(Extracted page text data)
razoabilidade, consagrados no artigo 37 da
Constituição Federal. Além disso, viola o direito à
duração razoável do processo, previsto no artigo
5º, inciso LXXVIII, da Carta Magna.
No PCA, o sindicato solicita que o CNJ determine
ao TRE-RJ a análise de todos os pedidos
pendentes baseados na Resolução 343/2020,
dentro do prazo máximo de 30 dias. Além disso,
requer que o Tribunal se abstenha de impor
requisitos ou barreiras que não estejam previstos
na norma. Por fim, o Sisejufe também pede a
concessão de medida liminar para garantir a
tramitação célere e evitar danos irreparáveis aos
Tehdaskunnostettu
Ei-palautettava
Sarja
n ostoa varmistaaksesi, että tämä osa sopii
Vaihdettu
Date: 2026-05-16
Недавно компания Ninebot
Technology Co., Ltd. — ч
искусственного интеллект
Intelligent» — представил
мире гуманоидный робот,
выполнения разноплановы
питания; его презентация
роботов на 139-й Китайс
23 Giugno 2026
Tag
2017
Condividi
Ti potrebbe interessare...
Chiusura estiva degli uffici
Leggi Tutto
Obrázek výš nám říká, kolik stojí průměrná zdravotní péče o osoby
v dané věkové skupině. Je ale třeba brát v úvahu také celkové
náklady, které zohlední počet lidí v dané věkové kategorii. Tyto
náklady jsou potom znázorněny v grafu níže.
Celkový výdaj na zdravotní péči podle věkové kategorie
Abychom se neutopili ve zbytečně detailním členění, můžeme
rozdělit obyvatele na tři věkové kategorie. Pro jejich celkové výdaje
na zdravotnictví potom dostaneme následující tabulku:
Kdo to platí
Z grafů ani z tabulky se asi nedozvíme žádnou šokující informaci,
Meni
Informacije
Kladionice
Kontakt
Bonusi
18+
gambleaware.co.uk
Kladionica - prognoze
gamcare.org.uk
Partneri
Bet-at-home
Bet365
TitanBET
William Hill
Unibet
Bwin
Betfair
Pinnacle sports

**TASK GOAL**
Give back, unchanged, the line that holds "v dané věkové skupině." along with all lines after it through the last line above.

**ANSWER SPACE**
v dané věkové skupině. Je ale třeba brát v úvahu také celkové
náklady, které zohlední počet lidí v dané věkové kategorii. Tyto
náklady jsou potom znázorněny v grafu níže.
Celkový výdaj na zdravotní péči podle věkové kategorie
Abychom se neutopili ve zbytečně detailním členění, můžeme
rozdělit obyvatele na tři věkové kategorie. Pro jejich celkové výdaje
na zdravotnictví potom dostaneme následující tabulku:
Kdo to platí
Z grafů ani z tabulky se asi nedozvíme žádnou šokující informaci,
Meni
Informacije
Kladionice
Kontakt
Bonusi
18+
gambleaware.co.uk
Kladionica - prognoze
gamcare.org.uk
Partneri
Bet-at-home
Bet365
TitanBET
William Hill
Unibet
Bwin
Betfair
Pinnacle sports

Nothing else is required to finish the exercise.